Stored data:
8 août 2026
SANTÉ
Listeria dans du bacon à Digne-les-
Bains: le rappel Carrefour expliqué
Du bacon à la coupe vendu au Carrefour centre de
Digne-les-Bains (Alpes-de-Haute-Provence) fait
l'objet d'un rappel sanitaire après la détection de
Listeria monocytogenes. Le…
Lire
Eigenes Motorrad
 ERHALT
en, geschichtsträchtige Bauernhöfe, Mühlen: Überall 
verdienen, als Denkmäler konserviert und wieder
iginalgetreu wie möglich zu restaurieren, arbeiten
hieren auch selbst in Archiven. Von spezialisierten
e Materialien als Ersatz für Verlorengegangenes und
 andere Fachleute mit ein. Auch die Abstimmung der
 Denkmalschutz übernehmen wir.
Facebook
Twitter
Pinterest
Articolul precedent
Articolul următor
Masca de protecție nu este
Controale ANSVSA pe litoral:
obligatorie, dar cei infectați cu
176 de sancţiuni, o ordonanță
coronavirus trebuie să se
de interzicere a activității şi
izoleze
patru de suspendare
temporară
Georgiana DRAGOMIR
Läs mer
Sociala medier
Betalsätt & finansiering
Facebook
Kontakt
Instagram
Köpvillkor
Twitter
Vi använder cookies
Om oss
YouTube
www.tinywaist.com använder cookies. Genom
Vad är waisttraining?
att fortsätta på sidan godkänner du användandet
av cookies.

--

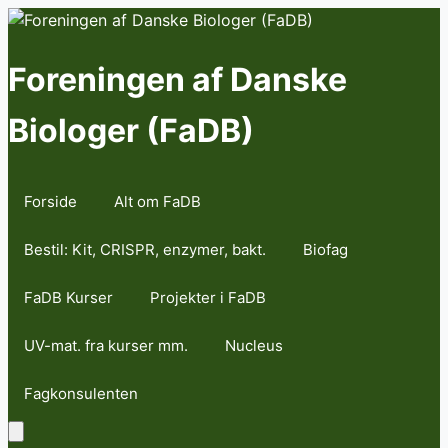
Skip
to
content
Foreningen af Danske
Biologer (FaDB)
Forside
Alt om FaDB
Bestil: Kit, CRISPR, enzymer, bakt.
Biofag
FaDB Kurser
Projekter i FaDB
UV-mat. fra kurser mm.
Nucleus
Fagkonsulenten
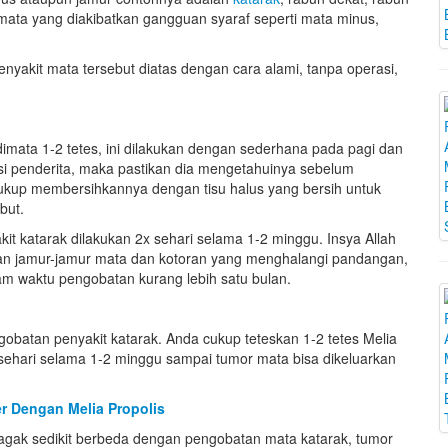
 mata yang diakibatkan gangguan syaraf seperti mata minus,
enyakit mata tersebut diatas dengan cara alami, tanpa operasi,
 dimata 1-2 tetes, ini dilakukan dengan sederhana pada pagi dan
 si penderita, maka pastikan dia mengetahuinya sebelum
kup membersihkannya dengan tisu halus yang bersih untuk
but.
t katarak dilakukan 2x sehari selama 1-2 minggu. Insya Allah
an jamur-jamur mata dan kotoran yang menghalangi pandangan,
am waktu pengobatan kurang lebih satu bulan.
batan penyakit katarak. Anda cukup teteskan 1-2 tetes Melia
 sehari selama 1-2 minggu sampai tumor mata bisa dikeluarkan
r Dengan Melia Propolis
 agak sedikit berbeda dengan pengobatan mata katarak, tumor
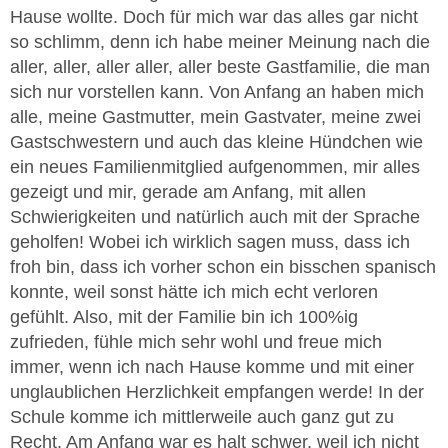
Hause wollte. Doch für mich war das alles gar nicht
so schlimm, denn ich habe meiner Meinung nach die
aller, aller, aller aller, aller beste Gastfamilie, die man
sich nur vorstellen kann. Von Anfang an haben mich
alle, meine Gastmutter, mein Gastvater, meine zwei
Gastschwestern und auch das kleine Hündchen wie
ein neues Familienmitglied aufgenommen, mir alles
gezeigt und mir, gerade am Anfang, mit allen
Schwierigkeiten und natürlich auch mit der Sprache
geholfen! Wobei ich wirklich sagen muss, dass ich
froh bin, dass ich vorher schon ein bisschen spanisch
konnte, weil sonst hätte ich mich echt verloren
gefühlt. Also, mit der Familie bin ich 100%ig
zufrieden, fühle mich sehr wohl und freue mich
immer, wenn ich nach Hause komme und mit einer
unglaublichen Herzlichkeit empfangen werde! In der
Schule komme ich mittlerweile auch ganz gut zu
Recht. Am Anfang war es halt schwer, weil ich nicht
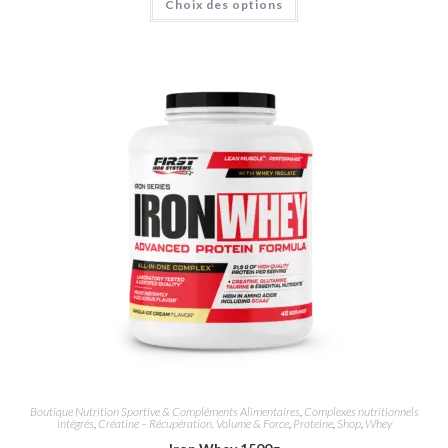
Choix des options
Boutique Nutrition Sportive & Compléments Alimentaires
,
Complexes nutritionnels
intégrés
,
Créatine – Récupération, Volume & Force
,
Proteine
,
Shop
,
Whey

* * *

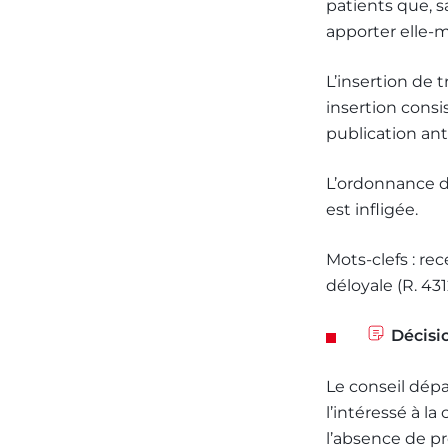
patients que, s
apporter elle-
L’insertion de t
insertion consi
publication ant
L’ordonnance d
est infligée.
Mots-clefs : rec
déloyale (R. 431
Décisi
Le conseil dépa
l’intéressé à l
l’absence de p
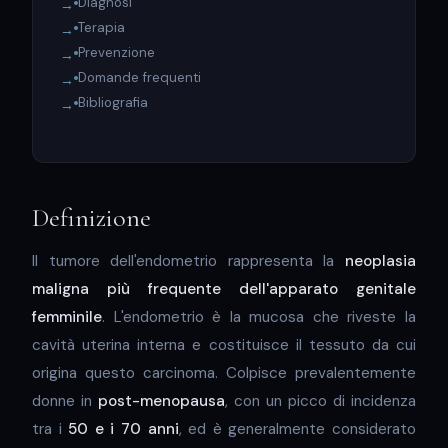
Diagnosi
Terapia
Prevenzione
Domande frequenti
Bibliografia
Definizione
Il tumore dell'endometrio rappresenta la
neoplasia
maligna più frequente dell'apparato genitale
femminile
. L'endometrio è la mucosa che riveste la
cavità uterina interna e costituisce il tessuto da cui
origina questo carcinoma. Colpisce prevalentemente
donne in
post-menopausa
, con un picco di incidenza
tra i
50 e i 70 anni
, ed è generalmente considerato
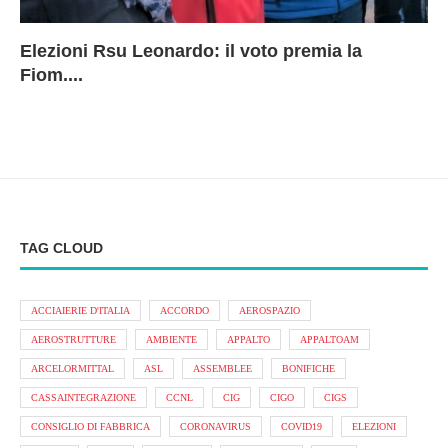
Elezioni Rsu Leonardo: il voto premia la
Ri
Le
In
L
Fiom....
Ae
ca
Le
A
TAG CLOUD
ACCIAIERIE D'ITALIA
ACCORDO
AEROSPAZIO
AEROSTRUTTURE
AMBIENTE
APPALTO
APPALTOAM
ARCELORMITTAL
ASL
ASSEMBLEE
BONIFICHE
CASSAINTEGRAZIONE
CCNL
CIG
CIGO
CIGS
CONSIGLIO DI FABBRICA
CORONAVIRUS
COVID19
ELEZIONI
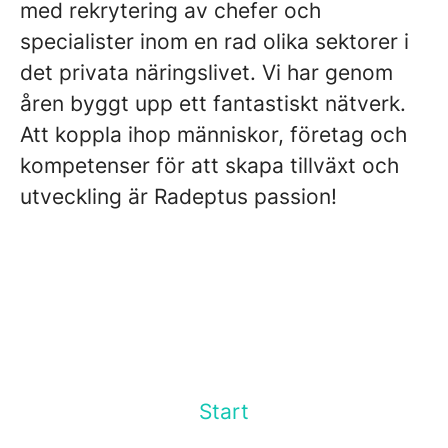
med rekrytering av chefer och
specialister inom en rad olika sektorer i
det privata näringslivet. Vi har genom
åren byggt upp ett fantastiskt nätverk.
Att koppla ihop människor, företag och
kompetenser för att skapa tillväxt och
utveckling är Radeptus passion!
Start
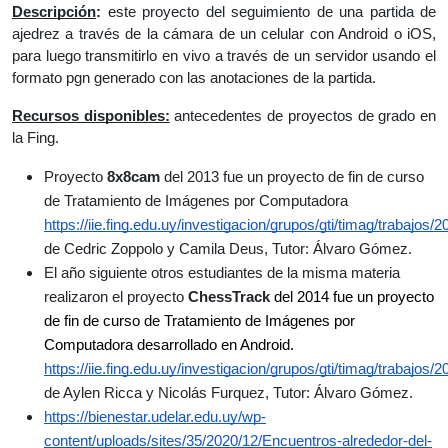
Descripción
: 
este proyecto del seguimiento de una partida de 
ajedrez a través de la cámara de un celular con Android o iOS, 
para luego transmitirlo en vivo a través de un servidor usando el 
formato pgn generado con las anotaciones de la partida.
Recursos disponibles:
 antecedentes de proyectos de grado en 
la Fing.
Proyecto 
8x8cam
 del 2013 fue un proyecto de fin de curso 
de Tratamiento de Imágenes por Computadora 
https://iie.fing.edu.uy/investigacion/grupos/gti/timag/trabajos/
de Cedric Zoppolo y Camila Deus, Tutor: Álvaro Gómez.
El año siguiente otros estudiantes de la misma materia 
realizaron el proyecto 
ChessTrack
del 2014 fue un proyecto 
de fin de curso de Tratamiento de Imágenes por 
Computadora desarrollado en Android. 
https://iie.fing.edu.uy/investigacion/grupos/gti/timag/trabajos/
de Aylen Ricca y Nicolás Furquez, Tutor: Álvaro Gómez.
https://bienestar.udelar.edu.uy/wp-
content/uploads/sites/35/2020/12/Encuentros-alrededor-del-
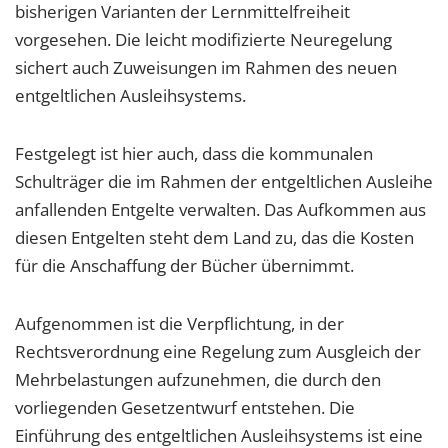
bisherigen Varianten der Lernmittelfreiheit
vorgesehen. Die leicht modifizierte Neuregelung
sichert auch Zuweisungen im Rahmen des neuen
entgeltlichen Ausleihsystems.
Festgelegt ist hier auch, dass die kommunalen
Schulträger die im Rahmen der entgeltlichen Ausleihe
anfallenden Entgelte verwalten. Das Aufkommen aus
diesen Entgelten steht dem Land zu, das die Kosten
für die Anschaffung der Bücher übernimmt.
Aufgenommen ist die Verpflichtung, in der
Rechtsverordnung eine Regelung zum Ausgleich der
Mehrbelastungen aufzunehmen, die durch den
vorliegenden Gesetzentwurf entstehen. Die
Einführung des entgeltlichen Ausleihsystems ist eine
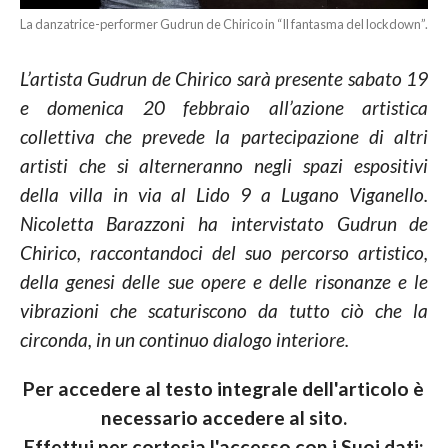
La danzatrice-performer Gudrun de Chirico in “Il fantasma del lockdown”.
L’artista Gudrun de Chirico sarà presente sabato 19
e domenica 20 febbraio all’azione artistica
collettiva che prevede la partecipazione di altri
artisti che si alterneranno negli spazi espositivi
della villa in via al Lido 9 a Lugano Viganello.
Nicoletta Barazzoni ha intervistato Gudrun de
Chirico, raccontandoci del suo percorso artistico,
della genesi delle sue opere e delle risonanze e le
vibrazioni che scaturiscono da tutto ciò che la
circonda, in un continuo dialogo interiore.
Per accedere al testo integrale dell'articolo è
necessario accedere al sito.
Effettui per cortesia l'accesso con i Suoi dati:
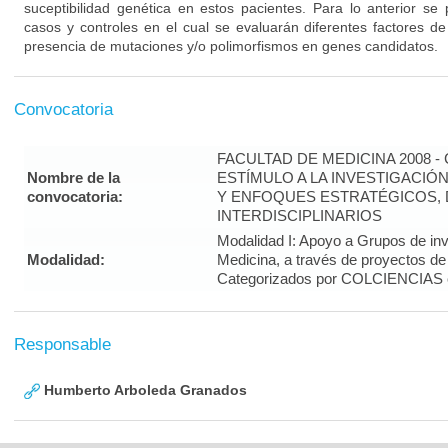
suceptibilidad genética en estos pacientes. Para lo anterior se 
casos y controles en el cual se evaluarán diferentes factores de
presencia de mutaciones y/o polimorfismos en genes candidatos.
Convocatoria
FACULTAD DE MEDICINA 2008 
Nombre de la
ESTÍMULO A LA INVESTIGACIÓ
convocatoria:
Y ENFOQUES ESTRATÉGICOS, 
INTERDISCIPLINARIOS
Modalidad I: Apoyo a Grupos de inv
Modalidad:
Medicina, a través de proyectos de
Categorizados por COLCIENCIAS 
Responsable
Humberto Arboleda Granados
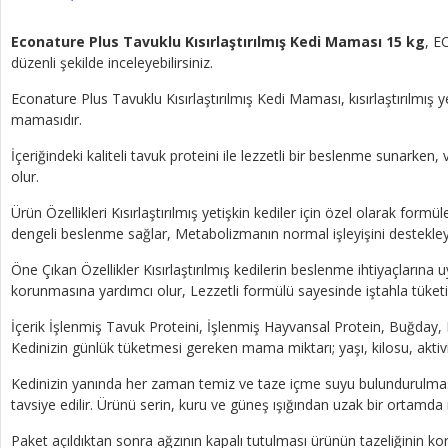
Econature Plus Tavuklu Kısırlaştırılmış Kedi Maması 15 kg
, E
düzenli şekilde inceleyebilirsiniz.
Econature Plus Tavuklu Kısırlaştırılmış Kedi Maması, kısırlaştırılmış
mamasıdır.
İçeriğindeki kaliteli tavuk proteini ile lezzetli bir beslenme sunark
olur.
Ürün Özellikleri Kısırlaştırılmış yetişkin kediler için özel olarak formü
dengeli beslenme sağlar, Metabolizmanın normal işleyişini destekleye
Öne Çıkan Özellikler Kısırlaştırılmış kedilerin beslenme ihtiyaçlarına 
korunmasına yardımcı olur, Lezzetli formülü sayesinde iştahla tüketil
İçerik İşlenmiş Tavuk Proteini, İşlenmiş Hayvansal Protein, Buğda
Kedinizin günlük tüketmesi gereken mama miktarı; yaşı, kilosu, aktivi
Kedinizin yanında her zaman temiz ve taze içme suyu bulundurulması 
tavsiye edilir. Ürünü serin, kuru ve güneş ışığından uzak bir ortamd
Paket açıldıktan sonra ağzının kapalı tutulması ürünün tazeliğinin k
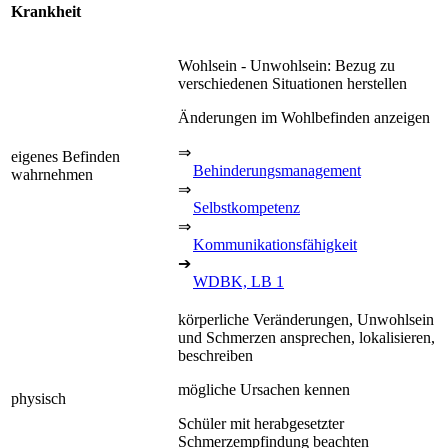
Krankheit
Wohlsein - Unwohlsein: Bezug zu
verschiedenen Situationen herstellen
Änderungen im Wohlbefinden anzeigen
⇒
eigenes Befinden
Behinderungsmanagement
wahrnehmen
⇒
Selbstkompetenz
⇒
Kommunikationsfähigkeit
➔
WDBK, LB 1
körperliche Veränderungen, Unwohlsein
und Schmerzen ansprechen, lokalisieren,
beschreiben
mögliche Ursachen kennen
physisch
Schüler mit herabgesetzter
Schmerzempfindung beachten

Directions: Only the lines above starting with the one with "8 août 2026" and going through the one with "en, geschichtsträchtige Bauernhöfe, Mühlen: Überall" are to be copied, word for word and with both ends kept.

Written answer:
8 août 2026
SANTÉ
Listeria dans du bacon à Digne-les-
Bains: le rappel Carrefour expliqué
Du bacon à la coupe vendu au Carrefour centre de
Digne-les-Bains (Alpes-de-Haute-Provence) fait
l'objet d'un rappel sanitaire après la détection de
Listeria monocytogenes. Le…
Lire
Eigenes Motorrad
 ERHALT
en, geschichtsträchtige Bauernhöfe, Mühlen: Überall 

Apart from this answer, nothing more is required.